---------- Testo della pagina ----------

Solo adesso che il tempo utile dell’esistenza – utile a farne qualcosa – stringe il suo cerchio a ridosso del tramonto, torna a indorarci e ancora ci abbaglia la lucida memoria dell’adolescenza dove si estendeva a perdita d’occhio la terra promessa, una terra fresata e inseminata di scoperte nascenti, di sogni esaltanti, di utopie sublimi.
Se poi l’adolescenza coincide con una fase epocale dalle peculiarità uniche e irripetibili come quella degli anni Sessanta, a mio avviso la più luminosa e struggente, la più ricca di pulsioni umanistiche, dal dopoguerra a oggi, ecco che quella età formativa, quella spugna assetata di conoscenza, di innovazioni, di rivoluzioni, di poesia multiforme, timbrerà per sempre la vita di quella generazione, la condizionerà nelle scelte etiche, negli imperativi morali, negli schieramenti ideologici, nelle vocazioni artistiche, nell’ascesa e nella caduta di ogni tensione onirica.
In quegli otto anni che vanno dal 1960 al 1968 è accaduto tutto. La carne tenera della coscienza adolescenziale come un tessuto assorbente s’è impregnata di tutte le emanazioni e le trasformazioni metamorfiche di un contesto socio-storico che assunse poi le caratteristiche di un vero e proprio cambiamento epocale, di un cataclisma poetico e catartico, creando la generazione “contro”, la generazione utopica, la generazione che credeva nell’altrove. L’altrove di Rimbaud.
Furono molti i richiami che ci fecero voltare la testa ai quattro punti cardinali dove si trovava “la fantasia al potere”: il rock, il movimento beat, tra musica e letteratura, quello hippy, tra misticismo e nuovo tribalismo, i poeti in musica cioè i cantautori, i poeti letterari, i filosofi anarchici, i guerriglieri marxisti, la rivolta del maggio francese: richiami diversi tra loro, eppure sotterraneamente collegati da una visione sociale destrutturata, reinventata, e unificante, da condividere tra contest-azione e cultura antiaccademica, anzi cultura underground, per dichiarare ogni arte non inferiore all’altra, per volerla nelle strade tra le masse giovanili, per affermare il valore estetico di ogni prodotto artistico nel suo specifico, per abolire il classismo intellettuale discriminante esistente allora e resistente oggi all’interno dei pascoli creativi, per restituire priorità contenutistica all’opera artistica come dovere morale dell’autore davanti alla realtà sociale e politica planetaria.
Dunque scardinare le convenzioni borghesi, lottare contro le istituzioni repressive, rifiutare l’intero Sistema, “senza mai perdere la propria tenerezza”. Ma procediamo per strati.

---------- Dati archiviati ----------

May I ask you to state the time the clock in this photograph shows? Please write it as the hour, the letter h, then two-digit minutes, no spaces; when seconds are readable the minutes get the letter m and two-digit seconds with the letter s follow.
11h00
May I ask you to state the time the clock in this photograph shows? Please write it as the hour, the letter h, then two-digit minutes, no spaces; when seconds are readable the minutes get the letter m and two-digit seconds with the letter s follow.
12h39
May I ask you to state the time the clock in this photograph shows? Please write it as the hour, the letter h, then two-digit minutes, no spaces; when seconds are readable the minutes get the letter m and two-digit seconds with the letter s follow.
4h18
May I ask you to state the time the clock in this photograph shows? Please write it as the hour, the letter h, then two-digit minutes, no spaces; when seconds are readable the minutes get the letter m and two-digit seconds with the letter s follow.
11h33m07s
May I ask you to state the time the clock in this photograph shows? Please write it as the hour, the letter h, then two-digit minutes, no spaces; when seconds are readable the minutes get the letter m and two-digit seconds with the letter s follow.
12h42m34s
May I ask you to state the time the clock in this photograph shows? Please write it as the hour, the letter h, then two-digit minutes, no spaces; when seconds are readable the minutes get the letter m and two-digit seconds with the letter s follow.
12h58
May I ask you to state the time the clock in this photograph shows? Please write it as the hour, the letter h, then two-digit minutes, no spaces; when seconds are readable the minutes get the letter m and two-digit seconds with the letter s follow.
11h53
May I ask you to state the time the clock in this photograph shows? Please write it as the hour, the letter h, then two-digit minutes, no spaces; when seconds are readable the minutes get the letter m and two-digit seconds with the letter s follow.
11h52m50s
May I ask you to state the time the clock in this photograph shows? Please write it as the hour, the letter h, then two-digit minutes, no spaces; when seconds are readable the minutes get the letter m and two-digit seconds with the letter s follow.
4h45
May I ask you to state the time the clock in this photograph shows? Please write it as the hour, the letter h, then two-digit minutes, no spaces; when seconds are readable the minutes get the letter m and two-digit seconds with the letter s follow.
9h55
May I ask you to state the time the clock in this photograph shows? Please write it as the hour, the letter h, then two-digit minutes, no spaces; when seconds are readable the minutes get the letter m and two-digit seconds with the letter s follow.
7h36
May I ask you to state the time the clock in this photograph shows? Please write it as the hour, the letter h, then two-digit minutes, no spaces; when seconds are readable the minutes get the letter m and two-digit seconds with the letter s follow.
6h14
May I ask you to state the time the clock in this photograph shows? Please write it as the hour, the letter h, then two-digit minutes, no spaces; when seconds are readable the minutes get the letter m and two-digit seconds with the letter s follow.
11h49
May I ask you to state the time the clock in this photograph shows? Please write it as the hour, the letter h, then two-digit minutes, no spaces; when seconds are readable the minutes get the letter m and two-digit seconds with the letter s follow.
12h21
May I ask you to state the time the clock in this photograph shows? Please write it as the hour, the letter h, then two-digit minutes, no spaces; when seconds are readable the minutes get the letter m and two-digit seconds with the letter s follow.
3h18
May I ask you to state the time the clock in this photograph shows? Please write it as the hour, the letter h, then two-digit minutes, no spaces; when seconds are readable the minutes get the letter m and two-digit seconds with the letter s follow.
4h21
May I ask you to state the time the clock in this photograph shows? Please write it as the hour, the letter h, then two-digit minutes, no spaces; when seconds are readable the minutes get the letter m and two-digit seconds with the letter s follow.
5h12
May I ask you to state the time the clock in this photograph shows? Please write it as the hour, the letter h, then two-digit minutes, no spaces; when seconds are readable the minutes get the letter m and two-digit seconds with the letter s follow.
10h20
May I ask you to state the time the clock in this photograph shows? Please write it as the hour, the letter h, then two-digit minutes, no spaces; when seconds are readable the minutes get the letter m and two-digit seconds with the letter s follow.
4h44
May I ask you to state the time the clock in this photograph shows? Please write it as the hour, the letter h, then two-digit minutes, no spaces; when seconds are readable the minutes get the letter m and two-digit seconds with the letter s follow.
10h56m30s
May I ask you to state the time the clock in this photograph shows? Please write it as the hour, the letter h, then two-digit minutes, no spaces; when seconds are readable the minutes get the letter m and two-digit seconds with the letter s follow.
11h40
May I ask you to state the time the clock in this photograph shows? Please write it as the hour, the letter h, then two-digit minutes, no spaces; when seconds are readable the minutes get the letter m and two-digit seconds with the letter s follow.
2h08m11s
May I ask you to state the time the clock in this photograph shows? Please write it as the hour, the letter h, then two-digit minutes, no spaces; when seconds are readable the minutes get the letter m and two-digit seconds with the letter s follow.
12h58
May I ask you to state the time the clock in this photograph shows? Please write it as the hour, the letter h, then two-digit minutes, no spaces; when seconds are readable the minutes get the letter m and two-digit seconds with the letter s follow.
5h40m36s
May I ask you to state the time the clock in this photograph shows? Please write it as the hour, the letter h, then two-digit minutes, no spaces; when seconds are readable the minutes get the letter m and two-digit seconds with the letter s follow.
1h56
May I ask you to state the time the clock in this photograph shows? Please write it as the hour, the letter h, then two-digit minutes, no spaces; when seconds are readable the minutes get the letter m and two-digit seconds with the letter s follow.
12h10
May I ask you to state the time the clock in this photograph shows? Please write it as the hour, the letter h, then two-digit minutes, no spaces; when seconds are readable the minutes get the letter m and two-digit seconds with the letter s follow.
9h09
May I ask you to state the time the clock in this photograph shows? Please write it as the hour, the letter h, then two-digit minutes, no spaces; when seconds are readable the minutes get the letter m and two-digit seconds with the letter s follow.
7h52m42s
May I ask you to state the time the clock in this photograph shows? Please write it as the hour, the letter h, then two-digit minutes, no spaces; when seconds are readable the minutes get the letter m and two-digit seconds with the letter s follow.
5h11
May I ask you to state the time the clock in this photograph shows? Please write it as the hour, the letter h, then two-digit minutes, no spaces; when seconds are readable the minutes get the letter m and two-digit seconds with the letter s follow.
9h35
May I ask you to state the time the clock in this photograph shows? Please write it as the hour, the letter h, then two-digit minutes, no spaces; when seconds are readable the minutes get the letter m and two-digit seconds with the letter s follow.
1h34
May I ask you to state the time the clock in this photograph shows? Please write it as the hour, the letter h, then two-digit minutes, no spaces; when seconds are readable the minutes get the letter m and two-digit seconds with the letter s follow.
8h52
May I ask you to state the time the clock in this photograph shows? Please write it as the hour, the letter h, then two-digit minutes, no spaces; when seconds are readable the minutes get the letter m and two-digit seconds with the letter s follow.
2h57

----------

Il tuo compito
Riscrivi il tratto del testo sugli anni Sessanta che va da "Dunque scardinare le" fino a "procediamo per strati.", sostituendo "convenzioni borghesi" con "abitudini borghesi".

In risposta
Dunque scardinare le abitudini borghesi, lottare contro le istituzioni repressive, rifiutare l’intero Sistema, “senza mai perdere la propria tenerezza”. Ma procediamo per strati.